▸ **Page text**
══════════════════════════════

This is _very_ different than outside-in GOOSE style development, though. You
start at the lowest level of abstraction and work your way up. It requires you
to do some analysis of the problem up front so that you can see that low level
of abstraction.

WRT your example, I can't really work through it without a real problem,
because the devil is in the details. But generally, if I have to parse some
strings, I'll start with parsing an example of a string in the simplest way I
can. Then I'll expand that code to include another string, refactoring the
code as I go. Once I have some idea what the parsing interface is going to
look like, I'll write some code to read a line from a file. Then I'll work my
way up to call the code that reads the line and sends it to the parser. Then
I'll take a look at the representation for the parsed string and implement a
single CSV output. Then back up to hook that up. Finally, I'll move back down
the abstraction layers and work on more strings. You want to move from that
low level, gradually up refactoring as you go, and then dive back down
repeatedly. Or at least that's how I do it. I don't pretend to be as skilled
at it as Chuck Moore who is famous for discovering amazing abstractions.

══════════════════════════════

▸ **Recorded data**
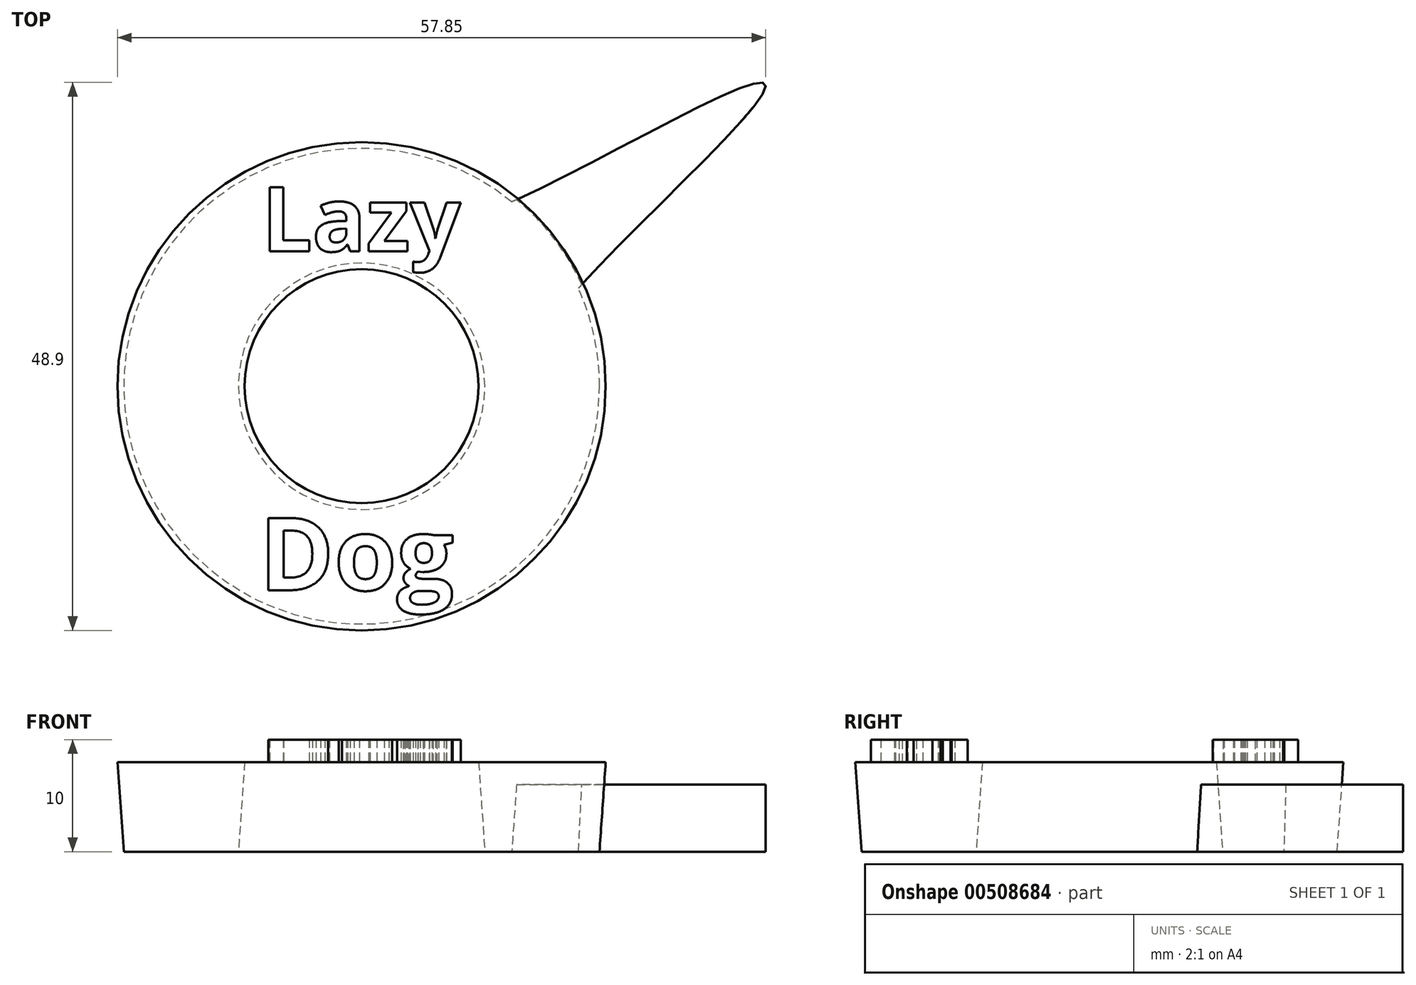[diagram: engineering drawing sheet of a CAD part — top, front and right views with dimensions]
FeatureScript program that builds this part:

══════════════════════════════

▸ **To be done**
1. Using the text on bottom-up development, mark each statement yes or no and quote the words that decide it: (a) the writer begins at the highest level of abstraction; (b) the writer implements a single CSV output; (c) the writer writes code to read a line from a file before having any idea of the parsing interface.
2. Carry on writing the text on bottom-up development, starting after its last sentence.
The data shown here can be left aside.

▸ **Responses by task**
1.
(a) No: "You start at the lowest level of abstraction and work your way up."
(b) Yes: "I'll take a look at the representation for the parsed string and implement a single CSV output."
(c) No: "Once I have some idea what the parsing interface is going to look like, I'll write some code to read a line from a file."

2.
I should note that not all problems fit this style of development. Sometimes
you have to work from top down. Normally you can discover this fairly quickly
if you start chasing your tail. You'll implement something, work your way up,
then move down only to discover that you have to change something fundamental.
You do it, moving back up, only to discover that the first bit doesn't work
any more. However, once you discover the top level abstraction you need, you
can go back to a bottom up technique because the lower level abstractions will
be more obvious.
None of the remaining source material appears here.